IRT vs Working Mom

by | Aug 27, 2022 | Opini

Peran perempuan di masa sekarang sangatlah beragam dan complicated. Ada banyak perempuan yang memilih mengabdikan diri sepenuhnya di ranah domestik rumah tangga, pun ada banyak juga yang memilih menjadi seorang working mom. Perempuan yang bekerja sekarang sudah menjadi trend. Berkerja (baca:berkarir) selain untuk mengaktualisasikan diri, sosialisasi, juga sebagai prestise sosial. Bahkan bisa dikatakan sebagai wujud dari sebuah kemandirian diri. Seiring dengan terbukanya  kesempatan perempuan menunjukkan eksistensinya di segala bidang, maka gaya hidup sebagai “working mom” semakin diminati. Bahkan banyak perempuan yang seolah-olah merasa malu dan kurang percaya diri jika menjadi seorang IRT (ibu rumah tangga). katakanlah IRT adalah sebuah profesi maka profesi ini kurang diminati.

══════

TUGAS 1
Kembalikan bagian teks tentang IRT dan working mom yang dimulai dengan "IRT vs Working" dan berlanjut hingga "ini kurang diminati.", tanpa mengubah satu kata pun.

══════

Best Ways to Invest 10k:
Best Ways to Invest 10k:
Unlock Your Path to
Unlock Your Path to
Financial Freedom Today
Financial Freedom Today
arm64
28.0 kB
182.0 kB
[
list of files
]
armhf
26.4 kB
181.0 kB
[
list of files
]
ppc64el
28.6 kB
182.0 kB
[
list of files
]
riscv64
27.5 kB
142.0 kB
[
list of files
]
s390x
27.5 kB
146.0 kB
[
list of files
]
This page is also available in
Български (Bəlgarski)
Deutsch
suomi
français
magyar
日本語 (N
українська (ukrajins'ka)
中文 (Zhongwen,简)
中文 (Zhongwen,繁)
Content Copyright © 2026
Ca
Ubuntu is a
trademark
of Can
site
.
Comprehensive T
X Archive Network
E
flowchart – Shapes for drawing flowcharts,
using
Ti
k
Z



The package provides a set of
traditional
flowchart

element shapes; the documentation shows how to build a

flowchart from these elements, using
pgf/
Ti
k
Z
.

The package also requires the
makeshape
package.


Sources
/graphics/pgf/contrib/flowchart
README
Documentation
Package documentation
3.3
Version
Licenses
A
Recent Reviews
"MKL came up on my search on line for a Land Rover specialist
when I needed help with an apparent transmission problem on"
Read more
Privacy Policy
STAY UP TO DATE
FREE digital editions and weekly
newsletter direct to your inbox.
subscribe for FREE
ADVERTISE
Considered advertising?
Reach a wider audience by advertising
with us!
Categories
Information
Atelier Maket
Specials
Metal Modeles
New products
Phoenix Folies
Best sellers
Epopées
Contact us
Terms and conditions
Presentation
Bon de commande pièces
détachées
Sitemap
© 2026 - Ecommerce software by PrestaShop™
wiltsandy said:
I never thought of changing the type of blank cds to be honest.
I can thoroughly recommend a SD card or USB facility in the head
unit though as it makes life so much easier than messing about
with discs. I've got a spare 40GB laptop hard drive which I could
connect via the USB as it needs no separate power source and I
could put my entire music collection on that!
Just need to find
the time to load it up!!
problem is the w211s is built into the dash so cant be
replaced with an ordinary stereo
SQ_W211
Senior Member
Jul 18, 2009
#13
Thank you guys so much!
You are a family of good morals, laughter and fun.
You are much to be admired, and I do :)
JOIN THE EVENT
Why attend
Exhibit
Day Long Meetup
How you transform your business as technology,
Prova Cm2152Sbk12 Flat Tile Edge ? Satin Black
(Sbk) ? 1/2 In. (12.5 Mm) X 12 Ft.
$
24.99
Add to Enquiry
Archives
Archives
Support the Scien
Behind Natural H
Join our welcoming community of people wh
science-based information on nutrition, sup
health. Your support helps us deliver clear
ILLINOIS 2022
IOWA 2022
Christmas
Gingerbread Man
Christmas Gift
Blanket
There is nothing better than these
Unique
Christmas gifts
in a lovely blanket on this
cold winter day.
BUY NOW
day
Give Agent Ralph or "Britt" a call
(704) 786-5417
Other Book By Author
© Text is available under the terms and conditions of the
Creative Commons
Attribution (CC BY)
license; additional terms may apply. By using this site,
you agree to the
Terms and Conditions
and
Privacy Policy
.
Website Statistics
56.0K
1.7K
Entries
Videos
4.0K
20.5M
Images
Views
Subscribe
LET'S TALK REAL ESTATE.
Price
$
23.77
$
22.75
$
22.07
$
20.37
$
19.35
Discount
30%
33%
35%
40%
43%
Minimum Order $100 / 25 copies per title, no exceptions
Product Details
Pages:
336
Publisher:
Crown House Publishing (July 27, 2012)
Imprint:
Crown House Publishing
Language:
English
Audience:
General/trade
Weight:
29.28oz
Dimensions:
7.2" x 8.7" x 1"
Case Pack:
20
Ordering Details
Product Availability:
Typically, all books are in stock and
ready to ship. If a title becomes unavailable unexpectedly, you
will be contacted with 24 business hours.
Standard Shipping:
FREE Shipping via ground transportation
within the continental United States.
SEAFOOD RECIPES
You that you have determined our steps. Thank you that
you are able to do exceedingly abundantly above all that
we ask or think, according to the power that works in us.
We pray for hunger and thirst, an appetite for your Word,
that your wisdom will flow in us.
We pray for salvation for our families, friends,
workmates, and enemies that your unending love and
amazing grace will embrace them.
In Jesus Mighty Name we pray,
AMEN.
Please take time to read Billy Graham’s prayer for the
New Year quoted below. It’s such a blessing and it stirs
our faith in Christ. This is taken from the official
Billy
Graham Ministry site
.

══════

TUGAS 2
Baris mana saja dalam catatan yang memuat kata "could"? Buat daftarnya, dengan membedakan huruf besar dan huruf kecil.

JAWABAN 1
IRT vs Working Mom

by | Aug 27, 2022 | Opini

Peran perempuan di masa sekarang sangatlah beragam dan complicated. Ada banyak perempuan yang memilih mengabdikan diri sepenuhnya di ranah domestik rumah tangga, pun ada banyak juga yang memilih menjadi seorang working mom. Perempuan yang bekerja sekarang sudah menjadi trend. Berkerja (baca:berkarir) selain untuk mengaktualisasikan diri, sosialisasi, juga sebagai prestise sosial. Bahkan bisa dikatakan sebagai wujud dari sebuah kemandirian diri. Seiring dengan terbukanya  kesempatan perempuan menunjukkan eksistensinya di segala bidang, maka gaya hidup sebagai “working mom” semakin diminati. Bahkan banyak perempuan yang seolah-olah merasa malu dan kurang percaya diri jika menjadi seorang IRT (ibu rumah tangga). katakanlah IRT adalah sebuah profesi maka profesi ini kurang diminati.

JAWABAN 2
with discs. I've got a spare 40GB laptop hard drive which I could
could put my entire music collection on that!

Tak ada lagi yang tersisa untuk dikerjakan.